_WHAT IS BEING ASKED_. For the data below, say how many lines contain "Gameplay". Only the number should be given.

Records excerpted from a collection

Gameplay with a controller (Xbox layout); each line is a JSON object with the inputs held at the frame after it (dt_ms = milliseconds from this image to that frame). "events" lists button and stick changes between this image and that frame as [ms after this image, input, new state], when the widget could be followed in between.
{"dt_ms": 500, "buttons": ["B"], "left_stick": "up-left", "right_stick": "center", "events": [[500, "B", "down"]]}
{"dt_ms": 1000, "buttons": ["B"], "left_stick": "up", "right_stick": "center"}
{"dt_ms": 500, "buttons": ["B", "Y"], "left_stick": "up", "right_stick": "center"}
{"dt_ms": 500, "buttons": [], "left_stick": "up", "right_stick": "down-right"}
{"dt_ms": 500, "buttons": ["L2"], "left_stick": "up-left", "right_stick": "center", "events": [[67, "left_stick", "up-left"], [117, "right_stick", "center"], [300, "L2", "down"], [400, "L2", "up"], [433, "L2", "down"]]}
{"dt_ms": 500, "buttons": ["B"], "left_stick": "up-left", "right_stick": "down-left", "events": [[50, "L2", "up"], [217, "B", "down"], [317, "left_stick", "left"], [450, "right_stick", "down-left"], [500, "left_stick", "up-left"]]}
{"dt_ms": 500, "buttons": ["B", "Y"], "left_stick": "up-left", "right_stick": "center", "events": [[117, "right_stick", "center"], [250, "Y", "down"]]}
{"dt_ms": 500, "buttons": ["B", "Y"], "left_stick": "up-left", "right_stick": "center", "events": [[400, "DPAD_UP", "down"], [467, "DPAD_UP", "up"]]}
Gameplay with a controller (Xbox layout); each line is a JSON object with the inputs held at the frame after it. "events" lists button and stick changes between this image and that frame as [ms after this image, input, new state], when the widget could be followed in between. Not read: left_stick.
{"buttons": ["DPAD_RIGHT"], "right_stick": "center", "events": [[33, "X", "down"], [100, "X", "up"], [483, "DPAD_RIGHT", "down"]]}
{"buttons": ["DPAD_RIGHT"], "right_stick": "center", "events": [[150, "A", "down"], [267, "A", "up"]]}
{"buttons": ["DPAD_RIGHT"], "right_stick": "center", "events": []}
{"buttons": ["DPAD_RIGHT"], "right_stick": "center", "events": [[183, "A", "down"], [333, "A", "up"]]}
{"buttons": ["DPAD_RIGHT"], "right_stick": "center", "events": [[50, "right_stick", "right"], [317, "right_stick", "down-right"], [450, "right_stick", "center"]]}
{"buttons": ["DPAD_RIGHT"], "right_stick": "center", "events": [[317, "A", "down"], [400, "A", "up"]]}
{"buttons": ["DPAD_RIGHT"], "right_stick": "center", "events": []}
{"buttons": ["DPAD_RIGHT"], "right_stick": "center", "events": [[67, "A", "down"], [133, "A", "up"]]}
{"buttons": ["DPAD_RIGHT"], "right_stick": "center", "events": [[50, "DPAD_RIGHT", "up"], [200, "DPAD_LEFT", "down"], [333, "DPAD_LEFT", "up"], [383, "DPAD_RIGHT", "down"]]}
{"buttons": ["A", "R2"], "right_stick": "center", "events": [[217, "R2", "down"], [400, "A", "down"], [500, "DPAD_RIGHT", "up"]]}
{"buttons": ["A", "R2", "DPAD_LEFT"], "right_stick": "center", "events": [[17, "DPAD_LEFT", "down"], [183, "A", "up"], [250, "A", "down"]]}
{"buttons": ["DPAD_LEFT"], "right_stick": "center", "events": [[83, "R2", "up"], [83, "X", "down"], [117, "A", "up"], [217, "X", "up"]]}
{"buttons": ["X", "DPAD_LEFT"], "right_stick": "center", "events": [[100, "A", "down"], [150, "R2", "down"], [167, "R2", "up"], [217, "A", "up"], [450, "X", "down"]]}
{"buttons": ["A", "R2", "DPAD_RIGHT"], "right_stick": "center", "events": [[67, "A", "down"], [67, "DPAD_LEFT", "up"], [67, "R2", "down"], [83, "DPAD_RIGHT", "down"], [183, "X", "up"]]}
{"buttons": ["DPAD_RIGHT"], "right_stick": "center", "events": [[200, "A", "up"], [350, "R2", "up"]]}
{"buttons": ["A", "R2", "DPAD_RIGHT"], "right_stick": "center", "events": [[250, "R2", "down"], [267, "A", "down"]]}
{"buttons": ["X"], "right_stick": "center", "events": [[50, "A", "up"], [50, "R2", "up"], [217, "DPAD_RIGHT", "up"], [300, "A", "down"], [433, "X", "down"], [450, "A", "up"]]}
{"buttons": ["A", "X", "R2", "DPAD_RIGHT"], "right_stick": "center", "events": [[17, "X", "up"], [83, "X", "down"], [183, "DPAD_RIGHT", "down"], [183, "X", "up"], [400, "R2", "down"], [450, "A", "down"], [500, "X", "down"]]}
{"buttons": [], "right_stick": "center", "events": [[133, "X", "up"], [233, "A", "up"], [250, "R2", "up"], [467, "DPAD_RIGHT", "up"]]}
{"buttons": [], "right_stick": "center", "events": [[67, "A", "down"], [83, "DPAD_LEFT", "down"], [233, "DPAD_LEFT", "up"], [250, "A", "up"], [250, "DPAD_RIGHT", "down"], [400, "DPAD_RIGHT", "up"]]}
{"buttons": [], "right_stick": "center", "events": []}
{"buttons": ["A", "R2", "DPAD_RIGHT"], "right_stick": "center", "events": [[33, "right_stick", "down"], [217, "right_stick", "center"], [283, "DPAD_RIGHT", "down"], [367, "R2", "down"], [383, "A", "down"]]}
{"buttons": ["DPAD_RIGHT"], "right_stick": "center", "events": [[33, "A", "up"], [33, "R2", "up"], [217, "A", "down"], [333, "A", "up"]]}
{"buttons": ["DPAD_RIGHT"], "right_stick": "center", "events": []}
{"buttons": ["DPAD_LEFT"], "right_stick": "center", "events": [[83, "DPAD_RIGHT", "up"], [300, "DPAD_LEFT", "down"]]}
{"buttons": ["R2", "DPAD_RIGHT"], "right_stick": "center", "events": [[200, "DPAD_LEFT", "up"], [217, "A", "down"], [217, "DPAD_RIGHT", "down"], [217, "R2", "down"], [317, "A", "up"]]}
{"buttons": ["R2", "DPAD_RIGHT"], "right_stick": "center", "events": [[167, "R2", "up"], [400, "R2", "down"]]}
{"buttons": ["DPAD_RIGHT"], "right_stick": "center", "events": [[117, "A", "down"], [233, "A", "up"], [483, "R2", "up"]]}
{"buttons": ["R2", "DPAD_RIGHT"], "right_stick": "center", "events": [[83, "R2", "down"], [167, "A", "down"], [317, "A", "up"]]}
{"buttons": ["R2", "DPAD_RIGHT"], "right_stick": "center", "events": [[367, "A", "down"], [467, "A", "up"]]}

_RESPONSE_. 2